#### Activity:
Please transcribe every record below exactly as it appears.

- Opening Delimiter -

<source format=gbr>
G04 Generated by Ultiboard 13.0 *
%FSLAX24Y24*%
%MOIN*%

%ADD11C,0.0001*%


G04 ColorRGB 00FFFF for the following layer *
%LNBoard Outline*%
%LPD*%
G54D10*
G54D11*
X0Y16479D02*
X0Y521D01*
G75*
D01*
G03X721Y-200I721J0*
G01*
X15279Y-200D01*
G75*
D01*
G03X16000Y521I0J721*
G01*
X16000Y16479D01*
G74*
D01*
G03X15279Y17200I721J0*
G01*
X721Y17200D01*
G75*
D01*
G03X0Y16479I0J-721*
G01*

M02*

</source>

- Closing Delimiter -

#### Final answer:
<source format=gbr>
G04 Generated by Ultiboard 13.0 *
%FSLAX24Y24*%
%MOIN*%

%ADD11C,0.0001*%


G04 ColorRGB 00FFFF for the following layer *
%LNBoard Outline*%
%LPD*%
G54D10*
G54D11*
X0Y16479D02*
X0Y521D01*
G75*
D01*
G03X721Y-200I721J0*
G01*
X15279Y-200D01*
G75*
D01*
G03X16000Y521I0J721*
G01*
X16000Y16479D01*
G74*
D01*
G03X15279Y17200I721J0*
G01*
X721Y17200D01*
G75*
D01*
G03X0Y16479I0J-721*
G01*

M02*

</source>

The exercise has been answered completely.